David L. Ramsey, president and CEO of CAMC Health System, told the 200 people attending the West Virginia Economic Outlook Conference on Oct. 1 that gridlock in the federal government is leaving health care providers vulnerable to the unaddressed financial problems the ACA is bringing upon them.

"There's no interest on the part of our policymakers to make it work, so we're going to be taking the brunt," Ramsey said, adding that by "we" he meant the state's health care providers.

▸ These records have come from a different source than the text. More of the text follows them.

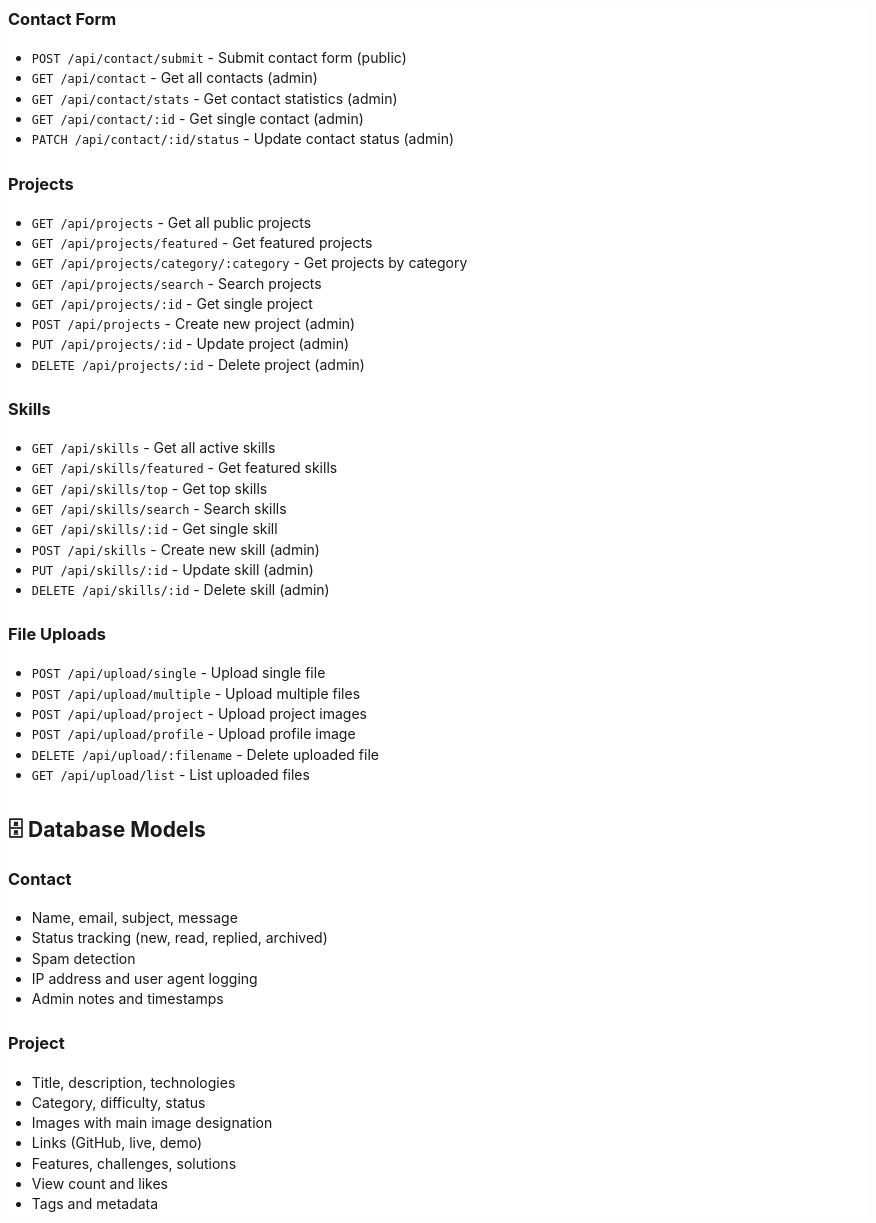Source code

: ### Contact Form
- `POST /api/contact/submit` - Submit contact form (public)
- `GET /api/contact` - Get all contacts (admin)
- `GET /api/contact/stats` - Get contact statistics (admin)
- `GET /api/contact/:id` - Get single contact (admin)
- `PATCH /api/contact/:id/status` - Update contact status (admin)

### Projects
- `GET /api/projects` - Get all public projects
- `GET /api/projects/featured` - Get featured projects
- `GET /api/projects/category/:category` - Get projects by category
- `GET /api/projects/search` - Search projects
- `GET /api/projects/:id` - Get single project
- `POST /api/projects` - Create new project (admin)
- `PUT /api/projects/:id` - Update project (admin)
- `DELETE /api/projects/:id` - Delete project (admin)

### Skills
- `GET /api/skills` - Get all active skills
- `GET /api/skills/featured` - Get featured skills
- `GET /api/skills/top` - Get top skills
- `GET /api/skills/search` - Search skills
- `GET /api/skills/:id` - Get single skill
- `POST /api/skills` - Create new skill (admin)
- `PUT /api/skills/:id` - Update skill (admin)
- `DELETE /api/skills/:id` - Delete skill (admin)

### File Uploads
- `POST /api/upload/single` - Upload single file
- `POST /api/upload/multiple` - Upload multiple files
- `POST /api/upload/project` - Upload project images
- `POST /api/upload/profile` - Upload profile image
- `DELETE /api/upload/:filename` - Delete uploaded file
- `GET /api/upload/list` - List uploaded files

## 🗄️ Database Models

### Contact
- Name, email, subject, message
- Status tracking (new, read, replied, archived)
- Spam detection
- IP address and user agent logging
- Admin notes and timestamps

### Project
- Title, description, technologies
- Category, difficulty, status
- Images with main image designation
- Links (GitHub, live, demo)
- Features, challenges, solutions
- View count and likes
- Tags and metadata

Government-run health insurance programs such as Medicare on the federal level and PEIA on the state level do not pay the entire cost of services provided to patients, so those costs are shifted to people with private insurance, he said.

West Virginia's hospitals provide about $810 million in uncompensated care annually, Ramsey said. About 76 percent of patients in West Virginia hospitals are in a governmental health care plan such as Medicaid or PEIA, and hospitals shift more than $300 million of Medicaid and PEIA costs to the private sector because of underpayments, he said.

The PEIA has the worst reimbursements, Ramsey said.

"There's a hidden tax that everyone in this state pays, and that's called cost sharing," he said.

Ramsey said as many as 90,000 West Virginians could become eligible for Medicaid under the ACA. Enrollment began Oct. 1, and coverage becomes effective Jan. 1, 2014

Federal funding is scheduled at 100 percent for the first three years then phases down to 90 percent by 2020, Ramsey said.

Until people in Congress talk to each other, "the health care industry in this state and every other state will be in disarray and challenged financially," Ramsey said.

Under the Affordable Care Act, more people will have insurance, but they won't necessarily have access to health care because some doctors will not take their insurance, so those people will go to the hospital emergency room, he said.

Mark Muchow, deputy secretary of the West Virginia Department of Revenue, said West Virginia state government had problems paying for its health care obligations before the program was expanded. As it absorbs more costs in the future, something will have to be cut from the state budget, and that probably will be spending on higher education, he said.